DATA SUPPLIED
++++++++++

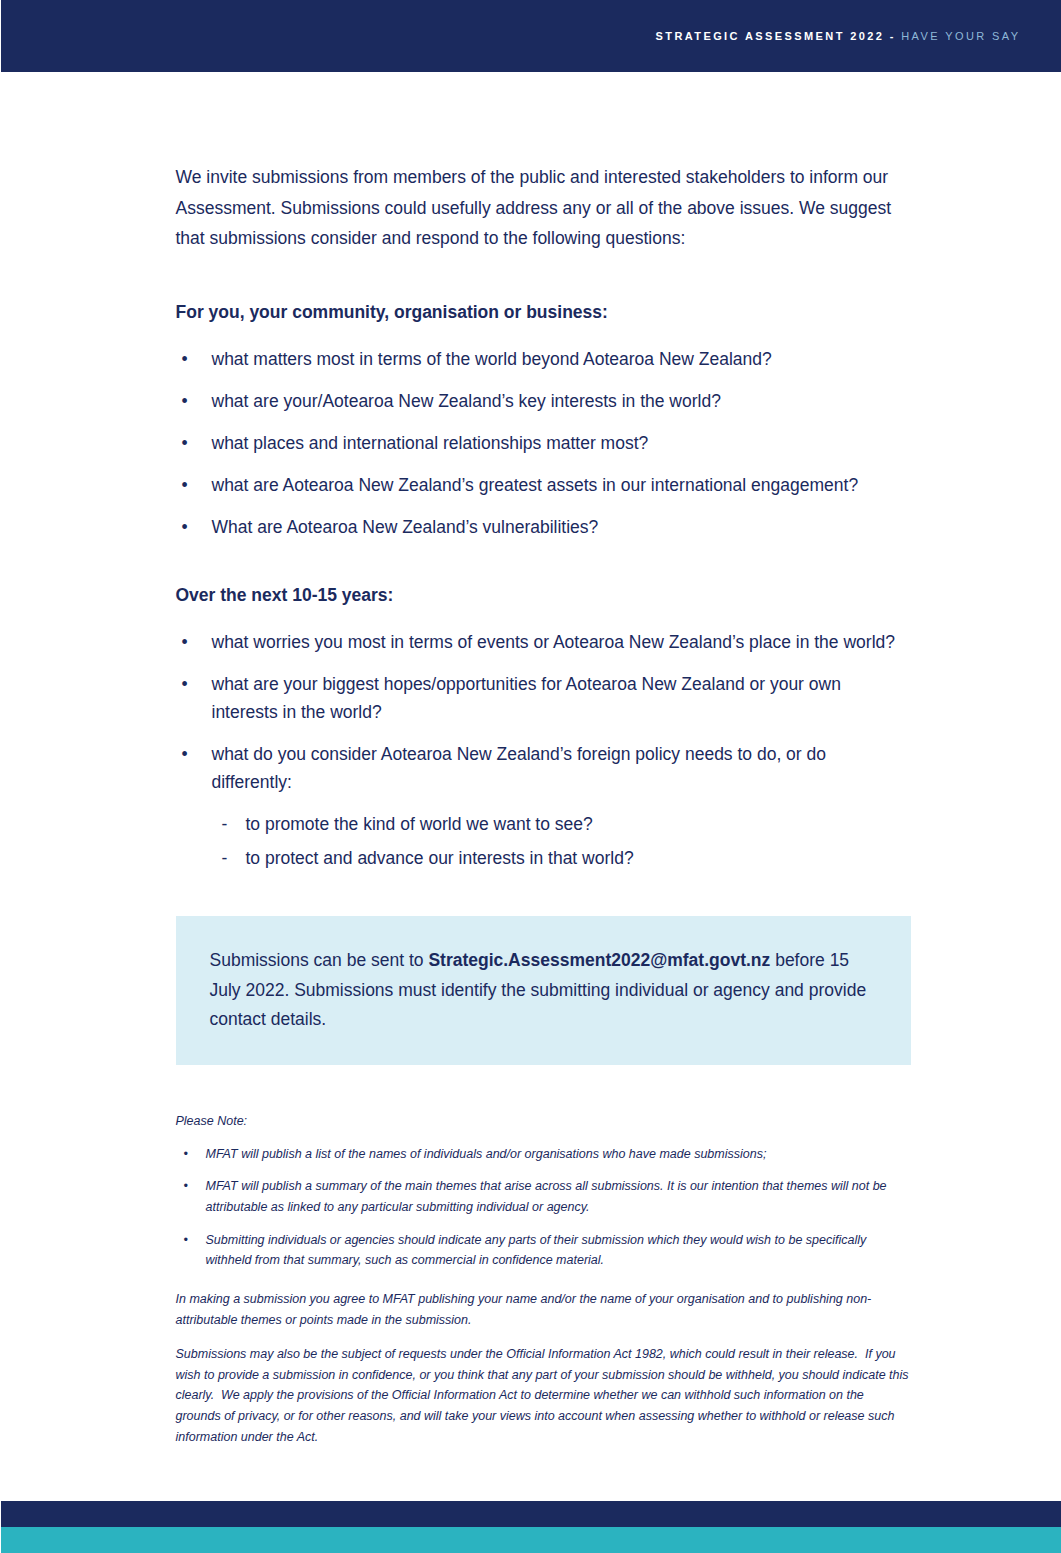STRATEGIC ASSESSMENT 2022 - HAVE YOUR SAY
We invite submissions from members of the public and interested stakeholders to inform our Assessment. Submissions could usefully address any or all of the above issues. We suggest that submissions consider and respond to the following questions:
For you, your community, organisation or business:
what matters most in terms of the world beyond Aotearoa New Zealand?
what are your/Aotearoa New Zealand’s key interests in the world?
what places and international relationships matter most?
what are Aotearoa New Zealand’s greatest assets in our international engagement?
What are Aotearoa New Zealand’s vulnerabilities?
Over the next 10-15 years:
what worries you most in terms of events or Aotearoa New Zealand’s place in the world?
what are your biggest hopes/opportunities for Aotearoa New Zealand or your own interests in the world?
what do you consider Aotearoa New Zealand’s foreign policy needs to do, or do differently:
to promote the kind of world we want to see?
to protect and advance our interests in that world?
Submissions can be sent to Strategic.Assessment2022@mfat.govt.nz before 15 July 2022. Submissions must identify the submitting individual or agency and provide contact details.
Please Note:
MFAT will publish a list of the names of individuals and/or organisations who have made submissions;
MFAT will publish a summary of the main themes that arise across all submissions. It is our intention that themes will not be attributable as linked to any particular submitting individual or agency.
Submitting individuals or agencies should indicate any parts of their submission which they would wish to be specifically withheld from that summary, such as commercial in confidence material.
In making a submission you agree to MFAT publishing your name and/or the name of your organisation and to publishing non-attributable themes or points made in the submission.
Submissions may also be the subject of requests under the Official Information Act 1982, which could result in their release. If you wish to provide a submission in confidence, or you think that any part of your submission should be withheld, you should indicate this clearly. We apply the provisions of the Official Information Act to determine whether we can withhold such information on the grounds of privacy, or for other reasons, and will take your views into account when assessing whether to withhold or release such information under the Act.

++++++++++

WHAT TO DO
What is asked for is an exact copy of the lines above from the one containing "what do you" through the one containing "MFAT will publish a list", and only those.

TASK RESULT
what do you consider Aotearoa New Zealand’s foreign policy needs to do, or do differently:
to promote the kind of world we want to see?
to protect and advance our interests in that world?
Submissions can be sent to Strategic.Assessment2022@mfat.govt.nz before 15 July 2022. Submissions must identify the submitting individual or agency and provide contact details.
Please Note:
MFAT will publish a list of the names of individuals and/or organisations who have made submissions;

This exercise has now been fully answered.